__EXERCISE AIM__: Please rewrite the listing below as a JSON list of strings, one string per line, leaving out the blank lines.

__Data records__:
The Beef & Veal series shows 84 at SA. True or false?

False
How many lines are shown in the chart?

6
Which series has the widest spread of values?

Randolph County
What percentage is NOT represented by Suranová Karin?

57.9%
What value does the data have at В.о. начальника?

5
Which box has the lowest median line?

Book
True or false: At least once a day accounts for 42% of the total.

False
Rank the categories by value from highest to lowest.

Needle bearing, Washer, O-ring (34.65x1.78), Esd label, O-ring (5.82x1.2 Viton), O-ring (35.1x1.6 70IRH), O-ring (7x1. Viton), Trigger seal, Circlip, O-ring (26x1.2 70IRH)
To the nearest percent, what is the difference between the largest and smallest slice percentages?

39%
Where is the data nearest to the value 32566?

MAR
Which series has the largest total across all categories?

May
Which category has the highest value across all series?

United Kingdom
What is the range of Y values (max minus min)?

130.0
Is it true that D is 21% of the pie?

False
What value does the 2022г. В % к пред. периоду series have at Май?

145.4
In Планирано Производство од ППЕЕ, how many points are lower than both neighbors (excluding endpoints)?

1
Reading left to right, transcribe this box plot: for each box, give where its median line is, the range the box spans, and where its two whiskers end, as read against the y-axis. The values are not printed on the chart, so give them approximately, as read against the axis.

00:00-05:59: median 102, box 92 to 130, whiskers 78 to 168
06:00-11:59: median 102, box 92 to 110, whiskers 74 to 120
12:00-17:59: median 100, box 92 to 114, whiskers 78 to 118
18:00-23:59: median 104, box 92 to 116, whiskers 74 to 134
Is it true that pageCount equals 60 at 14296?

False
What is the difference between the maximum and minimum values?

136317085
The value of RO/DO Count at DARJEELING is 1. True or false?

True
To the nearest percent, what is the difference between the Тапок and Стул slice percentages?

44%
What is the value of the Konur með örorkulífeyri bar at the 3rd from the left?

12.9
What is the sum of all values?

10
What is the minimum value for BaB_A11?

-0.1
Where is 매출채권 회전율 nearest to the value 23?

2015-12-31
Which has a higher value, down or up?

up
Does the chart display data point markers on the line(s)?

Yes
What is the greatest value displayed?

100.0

__TASK RESPONSE__:
[
  "The Beef & Veal series shows 84 at SA. True or false?",
  "False",
  "How many lines are shown in the chart?",
  "6",
  "Which series has the widest spread of values?",
  "Randolph County",
  "What percentage is NOT represented by Suranová Karin?",
  "57.9%",
  "What value does the data have at В.о. начальника?",
  "5",
  "Which box has the lowest median line?",
  "Book",
  "True or false: At least once a day accounts for 42% of the total.",
  "False",
  "Rank the categories by value from highest to lowest.",
  "Needle bearing, Washer, O-ring (34.65x1.78), Esd label, O-ring (5.82x1.2 Viton), O-ring (35.1x1.6 70IRH), O-ring (7x1. Viton), Trigger seal, Circlip, O-ring (26x1.2 70IRH)",
  "To the nearest percent, what is the difference between the largest and smallest slice percentages?",
  "39%",
  "Where is the data nearest to the value 32566?",
  "MAR",
  "Which series has the largest total across all categories?",
  "May",
  "Which category has the highest value across all series?",
  "United Kingdom",
  "What is the range of Y values (max minus min)?",
  "130.0",
  "Is it true that D is 21% of the pie?",
  "False",
  "What value does the 2022г. В % к пред. периоду series have at Май?",
  "145.4",
  "In Планирано Производство од ППЕЕ, how many points are lower than both neighbors (excluding endpoints)?",
  "1",
  "Reading left to right, transcribe this box plot: for each box, give where its median line is, the range the box spans, and where its two whiskers end, as read against the y-axis. The values are not printed on the chart, so give them approximately, as read against the axis.",
  "00:00-05:59: median 102, box 92 to 130, whiskers 78 to 168",
  "06:00-11:59: median 102, box 92 to 110, whiskers 74 to 120",
  "12:00-17:59: median 100, box 92 to 114, whiskers 78 to 118",
  "18:00-23:59: median 104, box 92 to 116, whiskers 74 to 134",
  "Is it true that pageCount equals 60 at 14296?",
  "False",
  "What is the difference between the maximum and minimum values?",
  "136317085",
  "The value of RO/DO Count at DARJEELING is 1. True or false?",
  "True",
  "To the nearest percent, what is the difference between the Тапок and Стул slice percentages?",
  "44%",
  "What is the value of the Konur með örorkulífeyri bar at the 3rd from the left?",
  "12.9",
  "What is the sum of all values?",
  "10",
  "What is the minimum value for BaB_A11?",
  "-0.1",
  "Where is 매출채권 회전율 nearest to the value 23?",
  "2015-12-31",
  "Which has a higher value, down or up?",
  "up",
  "Does the chart display data point markers on the line(s)?",
  "Yes",
  "What is the greatest value displayed?",
  "100.0"
]